Incorrect E/M coding is a $6.7 billion per year problem, OIG says.
You may have thought your days as a student were behind you, but it could be time to pick up your binder and take some notes again—this time, on E/M coding.
The government is always on the hunt for ways to save money in the Medicare and Medicaid programs, and that often leads to time-consuming audits of your pediatric practice’s billing habits. But when the Office of Inspector General (OIG) finds a $6.7 billion cause of financial wastage, you can bet that they’ll be scrutinizing those types of claims in particular. Such is the case with E/M coding, which the OIG recently identified as a massive drain on the government’s payment structure—and this means that your payers will be looking carefully at how accurately you code your E/M claims.
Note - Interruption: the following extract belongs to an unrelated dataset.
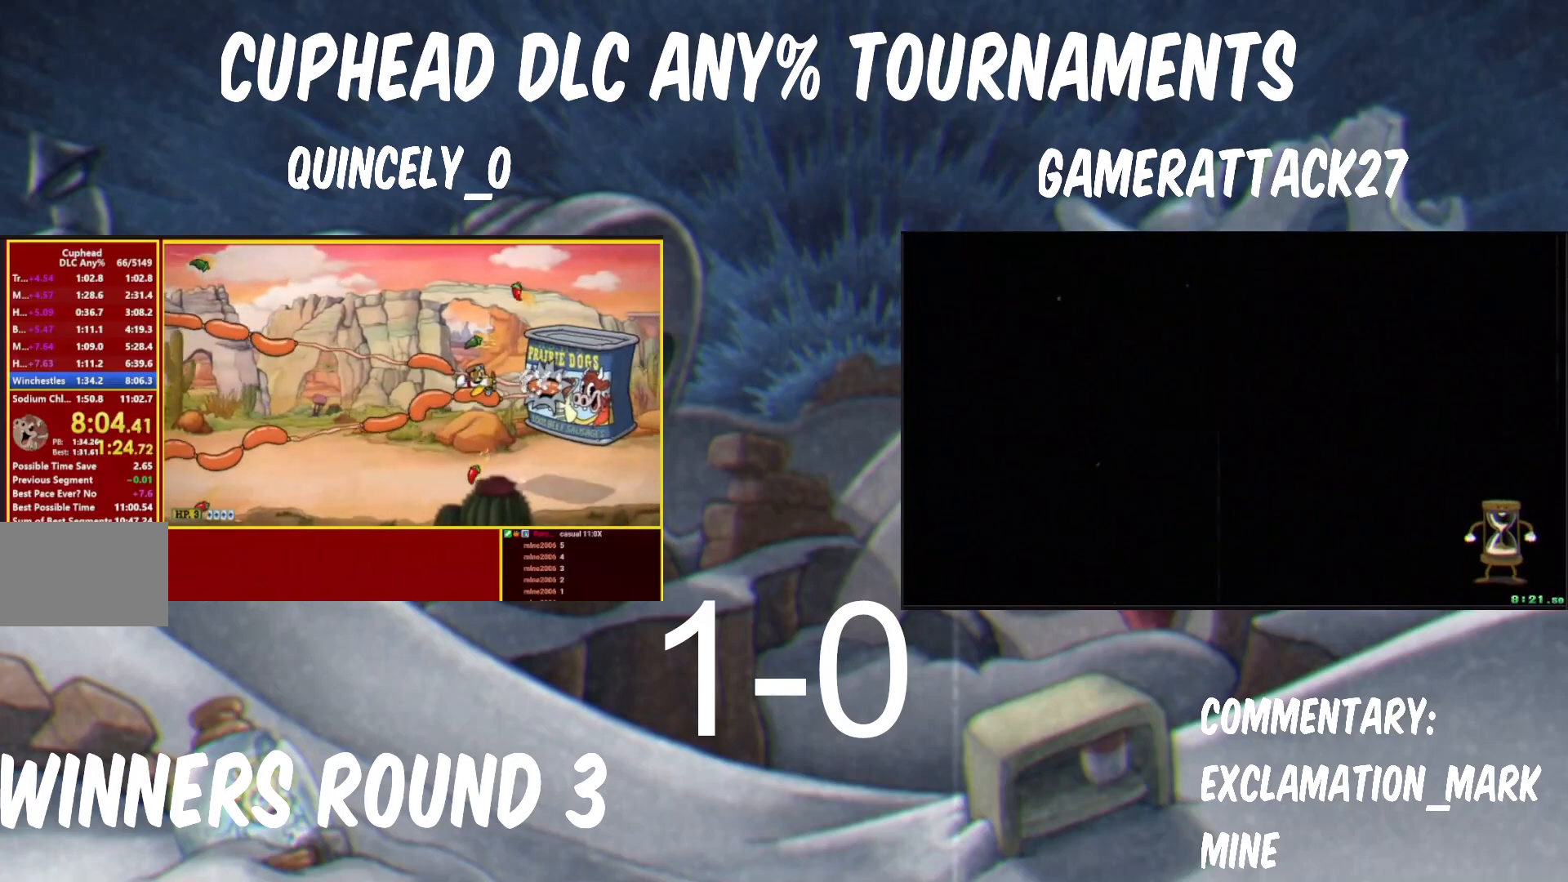
{"buttons": ["Y"], "left_stick": "center", "events": [[50, "left_stick", "left"], [217, "left_stick", "center"], [367, "left_stick", "up"], [433, "left_stick", "center"]]}
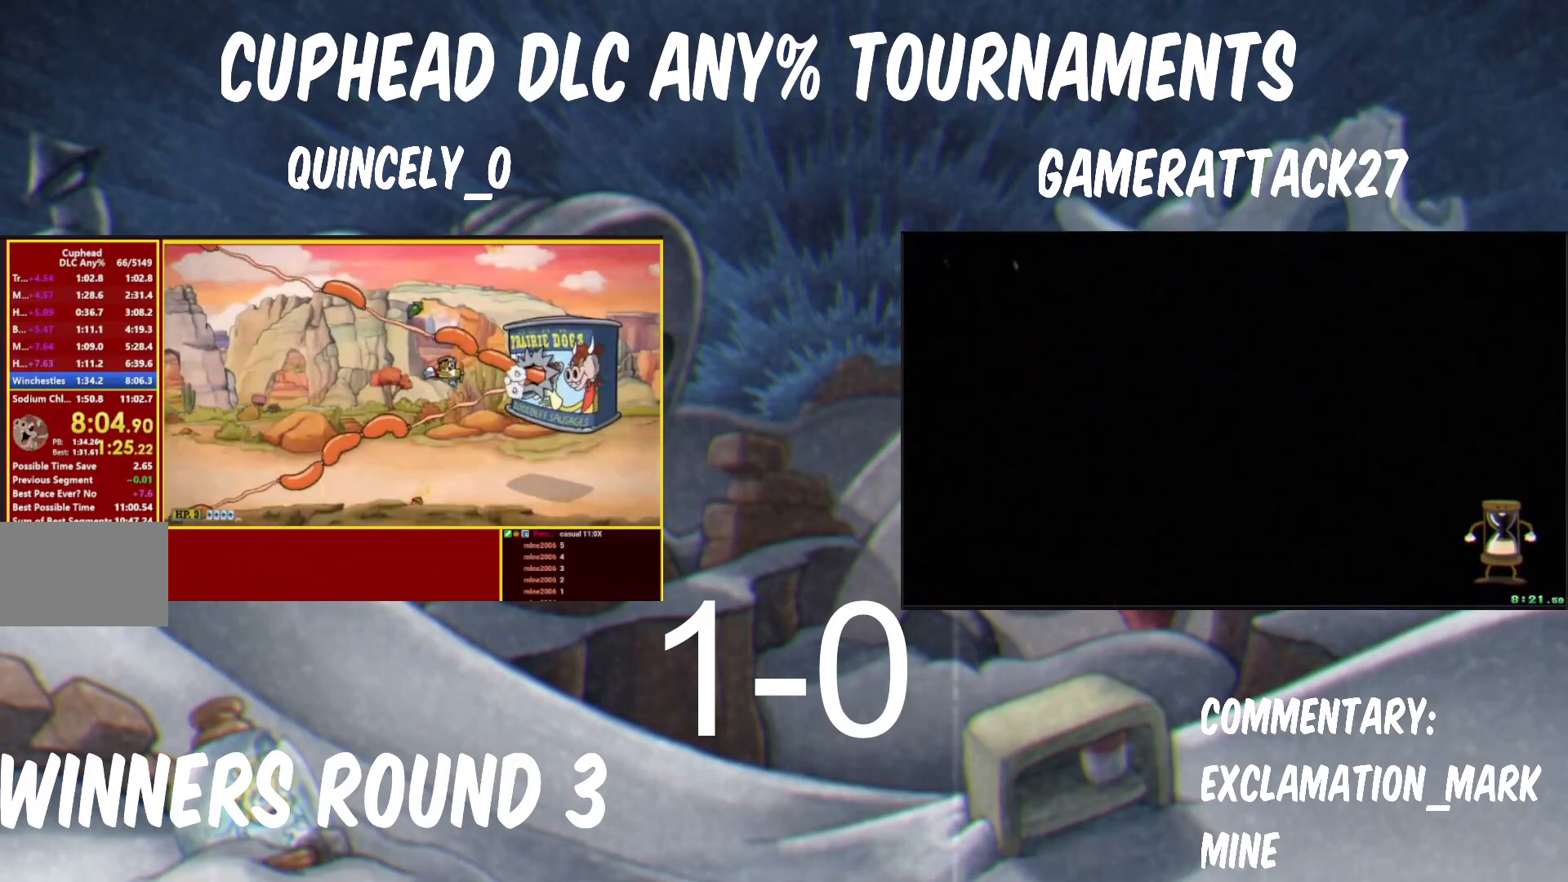
{"buttons": ["Y"], "left_stick": "center", "events": [[400, "left_stick", "left"], [483, "left_stick", "center"]]}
According to recent E/M audit results, which the OIG published on May 29, 55 percent of E/M claims were incorrectly coded during 2010, resulting in $6.7 billion in improper payments. Following are the biggest issues that the OIG found with documentation, and tips on how you can improve those areas.
1. Upcoded Claims Comprised 26 Percent of the Errors. If you insist that all of your patients are complex cases and therefore deserve 99215s, check the documentation again and make sure you’re right. The code that you select is typically driven by the medical necessity of the visit, but the required elements of the visit still need to be documented, or you can’t bill.
This often occurs when patients who have multiple problems, such as ADD, diabetes and asthma, present for a minor issue such as pinkeye. The pediatrician might report 99214 because the patient has chronic conditions, but if he doesn’t address them at that visit and only treats the pinkeye, then the coding probably instead supports 99213. This would constitute a $34 overcode.
Remember: If you don’t have the history, exam and medical decision-making to support a particular code, you may be able to bill based on time if you meet the criteria. The doctor will need to document the total time spent, as well as the time spent counseling/coordinating care (which should make up 50 percent or more of the visit), and what was discussed.
2. Practices Downcoded 15 Percent of Claims. Just as you don’t want to report a higher code than warranted, you also shouldn’t ever sell yourself short when reporting E/M visits.
In the example of our patient above who has ADD, diabetes and asthma, the pediatrician might evaluate all three conditions but still mark 99203 for the visit, even if his documentation supports 99205. There is almost a $100 difference between the payment amounts for these two codes, so if you make this mistake 20 times a month, you just cost your practice $24,000 a year just for that simple error.
Best practice: Educate all practitioners about how to document thoroughly and select the most accurate code based on that documentation.
3. Insufficient Documentation Was Seen in 12 Percent of Claims. If a payer asks for your documentation and you only send part of it, or if it’s illegible, you’ll be accused of having insufficient documentation. You can also be subject to a charge of insufficient documentation if you’re missing a crucial element.
“For example, the level of the E/M service for one insufficiently documented claim in our sample was based on counseling and/or coordination of care,” the OIG said in its report. “However, only the length of time of the encounter was documented in the medical record. The medical record contained no description of the counseling and/or activities to coordinate care.”
4. Seven Percent of Claims Had No Documentation. You probably have some type of documentation for every patient visit, but if your insurer requests it and you don’t send it, then you’ll be counted as having no documentation at all. If you’re subject to a documentation request, send the complete file immediately to ensure that you don’t fall into the “no documentation” category.
5. Billing the Wrong Code Occurred 2 Percent of the Time. Have you ever performed a vaccination and erroneously reported an E/M code instead of the immunization code? This is an example of billing the wrong code, which the OIG found happened in two percent of cases.
“These errors included wrong codes (i.e., when the documentation in the medical record supported codes for non-E/M services)—and unbundling (i.e. the practice of inappropriately reporting each component of a service or procedure instead of reporting the single, comprehensive code),” the OIG said. “For example, one claim in our sample contained documentation that supported a procedure but not a significant, separately identifiable E/M service.”
Remember that E/M services aren’t automatically billable every time you see a patient—the documentation must support the need for the evaluation and management visit, as well as the code that you report.